We checked out of the hotel, and headed for Kincaid Park. It was a beautiful day as we drove into the wooded area – said to be home to the largest population of Moose in Anchorage. That’s just cool.
Most towns may have areas with the largest population of college students or homeless people or car dealerships. Kincaid Park was home to moose. And apparently, lots of them.
Driving in, we didn’t see any. We parked, and decided to walk one of the many trails through the park. During the winters, the trails are used for cross country skiing, but this day, they were perfect for a walk. We didn’t get far before Lee stopped, staring to his left. There was our first bit of Alaskan wildlife. A moose was happily munching some leaves near the trail.
I had been reading about moose, and if you make them mad, they can hurt you. One official sign I read made me laugh with its honesty when it said an angry moose could “beat the living daylights out of you.” But this one was not angry, just hungry.
We walked a little further, then encountered a man and his dog (the dog scared me because he growled at us before we saw him, and I could have sworn it was a bear. I was a little jumpy.) The man seemed friendly, but grumbled about the moose. Said he and his dog had been chased by one recently.
When we got back to the car, our friend the moose was at the parking lot. He again ignored us. A woman had just pulled up with a big golden retriever in her backseat. She was about to let the dog out when she spotted the moose, changed her mind, and got back in the car. She picked up a book. Apparently, this happens all the time, and she was prepared to wait it out.
Driving out of the park, we passed three other moose, and took about dozen pictures of them. We got a burger at a local establishment called “Wee B’s.” It didn’t look very sanitary, but the burgers were good. Elk burgers and buffalo burgers were on the menu, but I wasn’t feeling that adventurous. I stuck with cow.
After lunch, we got on Highway 1 headed toward the town of Seward, population 4,000. The drive was amazing. It probably only takes about 2 or 2 and a half hours of actual drive time, but we stopped often to take photos. The road winds through a valley between snow-capped mountains. The peaks were jagged and tall, not smooth and gentle like the ones of North Georgia.
Just before Seward, we turned off the highway to stop at Exit Glacier. After a brief hike, we were at the base of a mammoth blue rock face. The glacier was tall, and curled around the mountain then up toward the sky. In front of it was a wide wash of debris, gravel, bits of carved up mountain deposited year after year, and a small but very, very cold stream of melted glacier water. Lee and I ignored the posted warning about the dangers of falling ice, and ran up to touch the glacier. It felt – as one might expect – cold.

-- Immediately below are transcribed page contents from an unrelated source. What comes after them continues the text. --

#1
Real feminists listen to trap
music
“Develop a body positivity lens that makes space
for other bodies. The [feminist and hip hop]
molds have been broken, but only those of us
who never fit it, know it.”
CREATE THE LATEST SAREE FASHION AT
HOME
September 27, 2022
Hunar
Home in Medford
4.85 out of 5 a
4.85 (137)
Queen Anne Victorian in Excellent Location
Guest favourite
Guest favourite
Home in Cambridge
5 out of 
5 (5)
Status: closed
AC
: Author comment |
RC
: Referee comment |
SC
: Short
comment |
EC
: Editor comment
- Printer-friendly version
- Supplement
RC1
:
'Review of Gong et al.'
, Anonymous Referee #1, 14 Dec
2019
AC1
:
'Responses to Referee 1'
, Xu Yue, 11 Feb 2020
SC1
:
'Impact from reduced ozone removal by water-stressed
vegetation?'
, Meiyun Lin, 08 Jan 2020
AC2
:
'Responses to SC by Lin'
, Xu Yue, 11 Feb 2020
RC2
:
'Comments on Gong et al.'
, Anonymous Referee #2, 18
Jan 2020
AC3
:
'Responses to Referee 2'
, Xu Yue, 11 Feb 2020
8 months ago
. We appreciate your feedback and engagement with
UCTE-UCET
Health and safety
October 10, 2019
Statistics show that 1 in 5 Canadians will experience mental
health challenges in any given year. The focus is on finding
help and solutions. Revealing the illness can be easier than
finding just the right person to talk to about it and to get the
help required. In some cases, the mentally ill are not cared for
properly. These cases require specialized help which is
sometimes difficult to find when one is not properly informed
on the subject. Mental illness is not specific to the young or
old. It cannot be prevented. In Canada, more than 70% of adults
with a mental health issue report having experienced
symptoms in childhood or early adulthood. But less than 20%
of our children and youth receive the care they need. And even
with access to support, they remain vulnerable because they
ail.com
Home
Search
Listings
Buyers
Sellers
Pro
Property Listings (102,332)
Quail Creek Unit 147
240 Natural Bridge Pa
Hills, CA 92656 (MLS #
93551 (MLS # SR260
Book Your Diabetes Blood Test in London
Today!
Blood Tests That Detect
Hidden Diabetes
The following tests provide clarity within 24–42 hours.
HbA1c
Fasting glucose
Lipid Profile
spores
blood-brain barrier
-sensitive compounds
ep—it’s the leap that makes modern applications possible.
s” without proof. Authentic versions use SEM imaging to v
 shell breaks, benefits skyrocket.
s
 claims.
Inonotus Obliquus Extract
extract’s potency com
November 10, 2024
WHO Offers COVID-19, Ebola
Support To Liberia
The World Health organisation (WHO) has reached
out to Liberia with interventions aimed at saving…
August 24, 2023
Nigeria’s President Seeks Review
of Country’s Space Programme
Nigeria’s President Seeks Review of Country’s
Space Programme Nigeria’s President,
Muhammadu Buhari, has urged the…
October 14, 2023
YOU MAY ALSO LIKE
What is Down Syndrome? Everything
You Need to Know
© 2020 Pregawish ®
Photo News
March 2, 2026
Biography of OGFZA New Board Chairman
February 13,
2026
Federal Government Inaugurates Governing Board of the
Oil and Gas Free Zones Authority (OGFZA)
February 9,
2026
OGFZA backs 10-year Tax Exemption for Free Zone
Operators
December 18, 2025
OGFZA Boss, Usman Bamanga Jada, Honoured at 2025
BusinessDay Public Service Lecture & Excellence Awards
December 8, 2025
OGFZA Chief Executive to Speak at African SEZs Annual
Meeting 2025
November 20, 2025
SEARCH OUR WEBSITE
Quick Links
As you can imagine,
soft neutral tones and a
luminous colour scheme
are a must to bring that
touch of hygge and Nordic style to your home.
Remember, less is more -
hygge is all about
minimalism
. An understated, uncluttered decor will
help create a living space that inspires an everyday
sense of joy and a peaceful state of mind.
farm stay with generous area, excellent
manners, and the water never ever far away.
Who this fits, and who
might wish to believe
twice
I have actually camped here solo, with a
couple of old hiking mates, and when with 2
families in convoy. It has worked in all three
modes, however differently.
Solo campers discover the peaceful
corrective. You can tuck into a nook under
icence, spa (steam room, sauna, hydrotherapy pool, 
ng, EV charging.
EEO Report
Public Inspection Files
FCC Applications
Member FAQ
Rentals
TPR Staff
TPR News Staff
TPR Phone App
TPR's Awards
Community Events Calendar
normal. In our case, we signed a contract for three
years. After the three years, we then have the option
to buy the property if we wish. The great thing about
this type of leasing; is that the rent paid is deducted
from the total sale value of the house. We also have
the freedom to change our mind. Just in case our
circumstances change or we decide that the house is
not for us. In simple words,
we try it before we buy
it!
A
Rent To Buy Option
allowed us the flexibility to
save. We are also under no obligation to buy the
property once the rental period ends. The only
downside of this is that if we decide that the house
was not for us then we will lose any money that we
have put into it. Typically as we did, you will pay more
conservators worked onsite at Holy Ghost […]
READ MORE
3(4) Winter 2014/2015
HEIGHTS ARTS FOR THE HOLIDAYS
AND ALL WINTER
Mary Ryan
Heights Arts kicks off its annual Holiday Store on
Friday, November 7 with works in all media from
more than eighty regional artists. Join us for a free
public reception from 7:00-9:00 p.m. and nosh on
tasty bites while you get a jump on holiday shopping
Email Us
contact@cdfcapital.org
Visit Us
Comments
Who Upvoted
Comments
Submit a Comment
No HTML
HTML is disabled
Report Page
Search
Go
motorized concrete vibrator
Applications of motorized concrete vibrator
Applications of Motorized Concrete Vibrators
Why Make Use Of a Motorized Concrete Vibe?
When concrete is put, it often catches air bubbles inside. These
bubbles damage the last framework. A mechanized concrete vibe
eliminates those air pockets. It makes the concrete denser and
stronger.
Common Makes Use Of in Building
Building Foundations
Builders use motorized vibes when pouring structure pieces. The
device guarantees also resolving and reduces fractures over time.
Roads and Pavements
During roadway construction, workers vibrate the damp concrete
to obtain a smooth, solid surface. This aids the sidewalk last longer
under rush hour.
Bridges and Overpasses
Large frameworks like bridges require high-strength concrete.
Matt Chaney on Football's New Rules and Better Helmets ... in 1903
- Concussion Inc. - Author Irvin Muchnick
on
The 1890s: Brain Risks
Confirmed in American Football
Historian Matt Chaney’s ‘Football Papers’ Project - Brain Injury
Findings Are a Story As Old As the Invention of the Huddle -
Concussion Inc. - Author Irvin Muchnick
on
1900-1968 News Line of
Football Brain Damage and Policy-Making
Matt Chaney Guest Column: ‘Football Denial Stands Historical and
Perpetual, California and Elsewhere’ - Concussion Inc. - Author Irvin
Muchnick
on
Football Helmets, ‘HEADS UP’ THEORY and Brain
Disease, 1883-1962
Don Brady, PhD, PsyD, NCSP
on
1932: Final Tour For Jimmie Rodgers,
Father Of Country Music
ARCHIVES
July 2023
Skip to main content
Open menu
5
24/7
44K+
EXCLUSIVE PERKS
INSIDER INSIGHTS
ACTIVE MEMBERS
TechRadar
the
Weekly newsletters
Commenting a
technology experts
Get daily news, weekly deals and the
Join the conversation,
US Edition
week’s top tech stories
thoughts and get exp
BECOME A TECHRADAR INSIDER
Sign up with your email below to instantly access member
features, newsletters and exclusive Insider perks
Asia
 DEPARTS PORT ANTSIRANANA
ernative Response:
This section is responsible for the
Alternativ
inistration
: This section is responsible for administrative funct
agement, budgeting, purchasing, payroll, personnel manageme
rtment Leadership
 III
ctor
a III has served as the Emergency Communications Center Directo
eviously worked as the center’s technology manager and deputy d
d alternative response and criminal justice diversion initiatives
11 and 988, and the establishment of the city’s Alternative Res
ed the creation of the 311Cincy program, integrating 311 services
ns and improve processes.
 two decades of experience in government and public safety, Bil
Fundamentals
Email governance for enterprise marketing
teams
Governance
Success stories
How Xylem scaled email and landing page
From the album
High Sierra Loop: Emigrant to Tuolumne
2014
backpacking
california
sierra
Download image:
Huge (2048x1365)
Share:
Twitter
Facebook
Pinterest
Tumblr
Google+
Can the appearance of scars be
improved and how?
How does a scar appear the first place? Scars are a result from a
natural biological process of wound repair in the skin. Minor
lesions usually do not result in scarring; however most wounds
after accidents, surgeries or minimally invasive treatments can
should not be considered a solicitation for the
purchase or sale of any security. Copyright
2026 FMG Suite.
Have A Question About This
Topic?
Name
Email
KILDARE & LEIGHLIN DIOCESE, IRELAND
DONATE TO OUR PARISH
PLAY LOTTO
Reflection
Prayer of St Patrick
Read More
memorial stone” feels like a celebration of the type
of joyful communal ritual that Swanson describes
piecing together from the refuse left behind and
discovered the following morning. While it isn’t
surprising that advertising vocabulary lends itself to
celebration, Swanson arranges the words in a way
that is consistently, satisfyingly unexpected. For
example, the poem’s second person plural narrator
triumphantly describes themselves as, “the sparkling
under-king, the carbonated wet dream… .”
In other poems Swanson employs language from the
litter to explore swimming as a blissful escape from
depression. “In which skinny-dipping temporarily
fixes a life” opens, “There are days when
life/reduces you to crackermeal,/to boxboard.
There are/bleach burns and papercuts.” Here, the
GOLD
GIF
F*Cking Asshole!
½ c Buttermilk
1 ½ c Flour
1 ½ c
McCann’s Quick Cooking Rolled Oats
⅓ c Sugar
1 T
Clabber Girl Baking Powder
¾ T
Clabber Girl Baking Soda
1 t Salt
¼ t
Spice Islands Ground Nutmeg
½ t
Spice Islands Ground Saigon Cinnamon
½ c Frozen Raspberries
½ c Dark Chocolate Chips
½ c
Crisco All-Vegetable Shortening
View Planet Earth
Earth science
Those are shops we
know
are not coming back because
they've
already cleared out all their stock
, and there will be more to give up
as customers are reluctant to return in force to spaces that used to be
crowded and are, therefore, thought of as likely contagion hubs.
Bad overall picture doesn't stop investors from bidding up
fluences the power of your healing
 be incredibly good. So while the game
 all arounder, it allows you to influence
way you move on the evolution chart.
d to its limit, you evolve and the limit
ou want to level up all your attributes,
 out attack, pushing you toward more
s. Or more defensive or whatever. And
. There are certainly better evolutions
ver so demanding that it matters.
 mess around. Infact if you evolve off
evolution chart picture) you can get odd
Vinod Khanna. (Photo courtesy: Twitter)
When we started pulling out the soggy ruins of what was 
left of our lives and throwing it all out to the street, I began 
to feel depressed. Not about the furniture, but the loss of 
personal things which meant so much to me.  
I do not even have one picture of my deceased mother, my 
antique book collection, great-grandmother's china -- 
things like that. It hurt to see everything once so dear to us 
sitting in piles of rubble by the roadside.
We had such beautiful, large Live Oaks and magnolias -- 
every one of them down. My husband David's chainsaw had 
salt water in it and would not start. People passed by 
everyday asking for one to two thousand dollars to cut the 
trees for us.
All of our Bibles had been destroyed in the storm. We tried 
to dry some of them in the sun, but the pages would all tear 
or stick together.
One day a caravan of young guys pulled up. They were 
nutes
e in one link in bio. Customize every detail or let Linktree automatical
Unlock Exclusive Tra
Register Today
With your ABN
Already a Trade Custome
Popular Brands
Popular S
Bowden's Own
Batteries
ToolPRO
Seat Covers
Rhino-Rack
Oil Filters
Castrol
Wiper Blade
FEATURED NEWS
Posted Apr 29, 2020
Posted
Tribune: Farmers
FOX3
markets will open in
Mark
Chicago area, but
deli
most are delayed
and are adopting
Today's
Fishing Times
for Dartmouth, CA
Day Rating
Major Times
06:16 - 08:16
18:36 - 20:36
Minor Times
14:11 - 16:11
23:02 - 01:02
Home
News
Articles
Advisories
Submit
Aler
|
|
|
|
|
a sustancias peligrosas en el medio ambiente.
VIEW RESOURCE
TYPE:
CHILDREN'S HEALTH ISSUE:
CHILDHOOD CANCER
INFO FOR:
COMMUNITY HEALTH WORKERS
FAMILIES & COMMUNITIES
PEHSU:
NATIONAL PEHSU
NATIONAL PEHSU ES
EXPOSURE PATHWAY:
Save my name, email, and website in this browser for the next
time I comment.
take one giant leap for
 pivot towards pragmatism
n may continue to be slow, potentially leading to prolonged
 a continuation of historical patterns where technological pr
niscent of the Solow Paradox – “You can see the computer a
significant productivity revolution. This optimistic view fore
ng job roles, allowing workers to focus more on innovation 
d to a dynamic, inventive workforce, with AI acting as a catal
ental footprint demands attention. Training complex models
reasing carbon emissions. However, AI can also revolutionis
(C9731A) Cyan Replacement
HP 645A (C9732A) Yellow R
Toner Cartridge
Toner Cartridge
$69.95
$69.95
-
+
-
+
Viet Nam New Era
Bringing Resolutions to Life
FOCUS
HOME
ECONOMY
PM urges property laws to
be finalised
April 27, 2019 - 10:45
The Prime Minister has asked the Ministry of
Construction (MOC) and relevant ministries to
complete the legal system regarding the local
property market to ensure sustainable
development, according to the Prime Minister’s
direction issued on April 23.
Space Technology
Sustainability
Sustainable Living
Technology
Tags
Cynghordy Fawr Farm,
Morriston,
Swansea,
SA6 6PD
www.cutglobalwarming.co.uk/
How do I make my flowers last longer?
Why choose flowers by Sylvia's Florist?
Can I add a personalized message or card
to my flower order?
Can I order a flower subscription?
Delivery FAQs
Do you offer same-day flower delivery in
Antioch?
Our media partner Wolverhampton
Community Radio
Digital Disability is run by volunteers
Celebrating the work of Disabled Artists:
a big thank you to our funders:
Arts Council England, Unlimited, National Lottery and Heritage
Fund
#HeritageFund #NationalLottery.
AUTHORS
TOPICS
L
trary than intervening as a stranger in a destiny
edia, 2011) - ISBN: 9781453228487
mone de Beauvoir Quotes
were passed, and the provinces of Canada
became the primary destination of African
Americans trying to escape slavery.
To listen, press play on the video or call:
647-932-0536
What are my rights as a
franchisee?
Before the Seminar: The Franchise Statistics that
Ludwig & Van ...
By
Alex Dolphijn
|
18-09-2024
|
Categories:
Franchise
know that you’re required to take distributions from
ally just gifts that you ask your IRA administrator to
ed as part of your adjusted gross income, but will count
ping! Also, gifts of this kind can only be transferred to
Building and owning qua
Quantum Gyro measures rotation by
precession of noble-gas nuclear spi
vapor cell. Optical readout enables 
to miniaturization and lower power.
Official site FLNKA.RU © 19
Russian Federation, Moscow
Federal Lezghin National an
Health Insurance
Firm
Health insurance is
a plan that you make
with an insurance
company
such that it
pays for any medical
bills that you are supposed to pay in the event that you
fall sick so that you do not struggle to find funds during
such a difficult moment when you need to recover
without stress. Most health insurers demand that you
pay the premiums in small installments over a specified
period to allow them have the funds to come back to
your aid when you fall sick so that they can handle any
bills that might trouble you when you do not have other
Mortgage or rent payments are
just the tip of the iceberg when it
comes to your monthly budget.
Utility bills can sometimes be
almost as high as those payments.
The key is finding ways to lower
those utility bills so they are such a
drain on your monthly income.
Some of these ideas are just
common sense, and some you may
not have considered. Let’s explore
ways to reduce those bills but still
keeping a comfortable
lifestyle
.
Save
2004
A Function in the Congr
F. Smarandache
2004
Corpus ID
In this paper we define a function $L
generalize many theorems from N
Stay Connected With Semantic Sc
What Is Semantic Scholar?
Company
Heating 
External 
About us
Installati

We then took a hike higher up alongside the glacier, and looked across it toward all the surrounding mountains. It was a beautiful view.
Back to the car, and a few miles later, we were in Seward, where you can get coffee from a roadside stand shaped like a huge coffee mug, or a burger from a converted school bus/restaurant. We did neither though, and opted for finer dining at Apollo’s. The food was good, and we spent our evening driving through town. It was nearly impossible to get lost because the town is sandwiched between the mountains and beautiful Resurrection Bay, so you always had a visual landmark for orientation. I looked at all the homes and the people and wondered what it would be like to live here. What brought these people here? What did they all do for a living? What were winters like? I couldn’t imagine really moving there, if only because it’s so far away – but the town definitely had major charm.